[Chart comprehension data]
┄┄┄┄┄┄
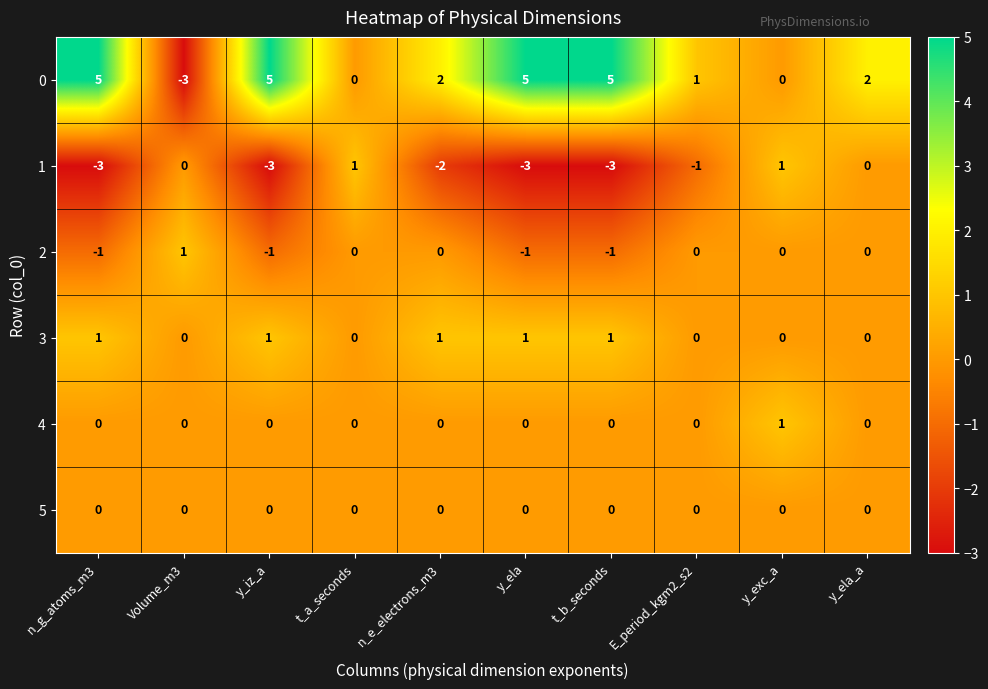

What is the minimum value shown in the chart?

-3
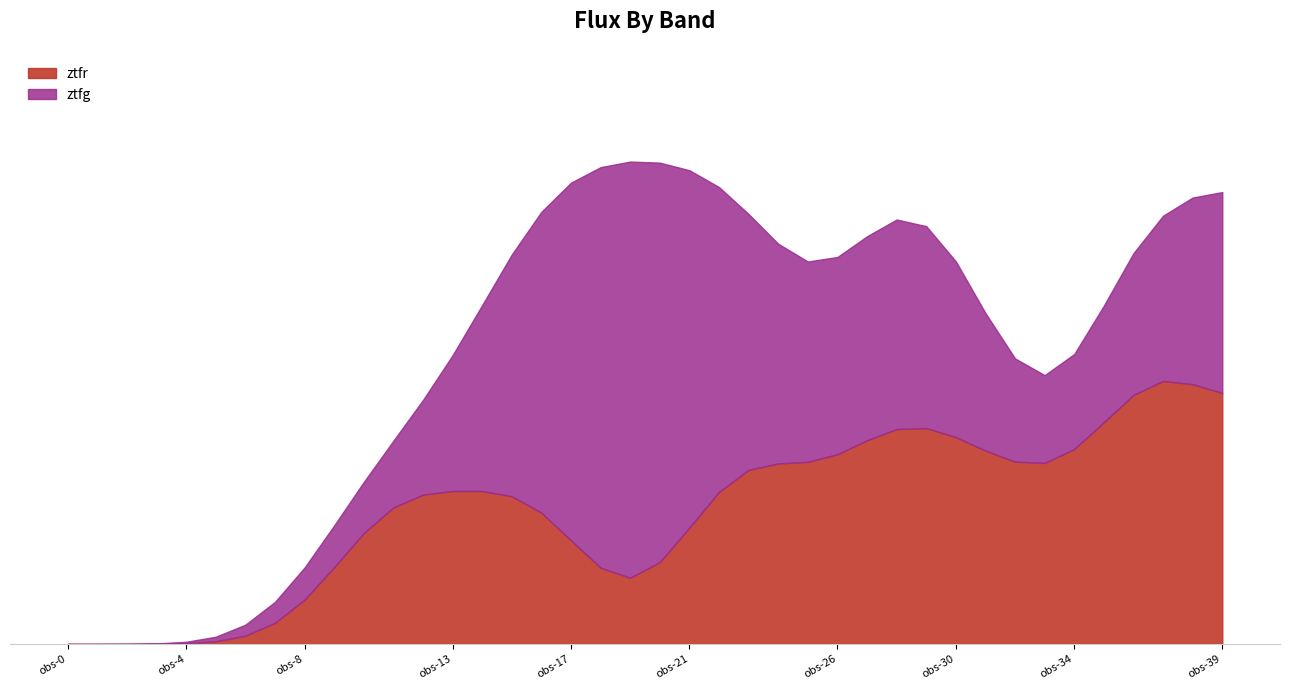

True or false: ztfr has a value of 222.5 at 10.

False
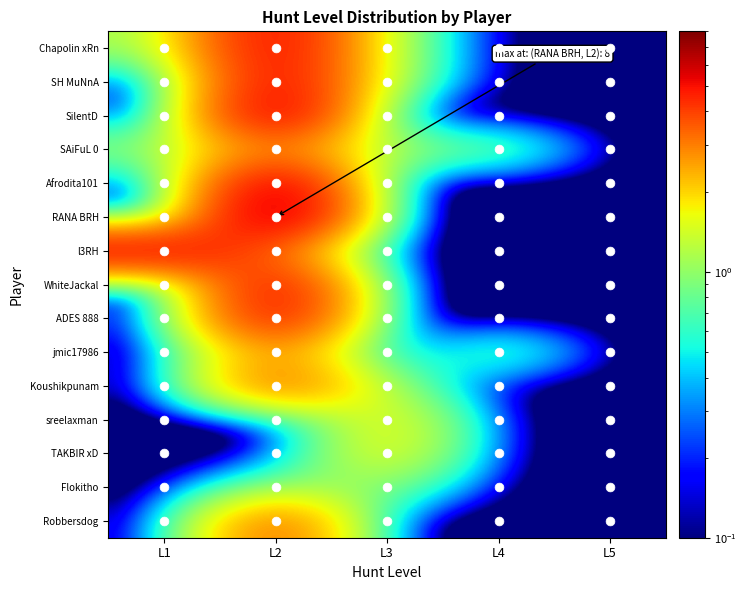

Which series has the largest range (max minus min)?

RANA BRH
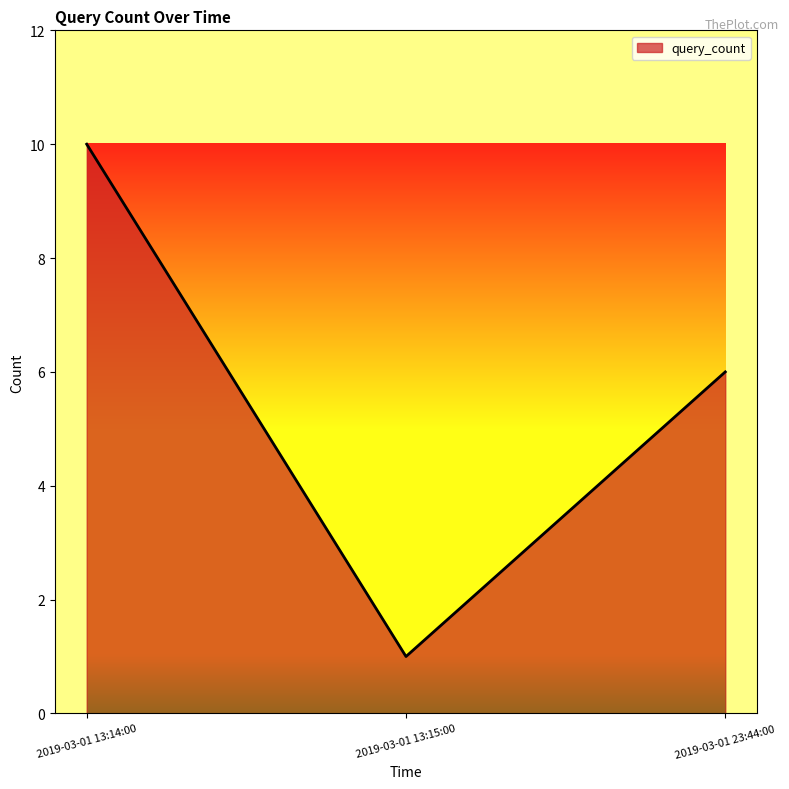

What is the difference between the values at 2019-03-01 23:44:00 and 2019-03-01 13:15:00?

5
┄┄┄┄┄┄
INSTRUCTION: Collect every line above that contains the string "What", counting only matches with the same capitalization.

RESPONSE:
What is the minimum value shown in the chart?
What is the difference between the values at 2019-03-01 23:44:00 and 2019-03-01 13:15:00?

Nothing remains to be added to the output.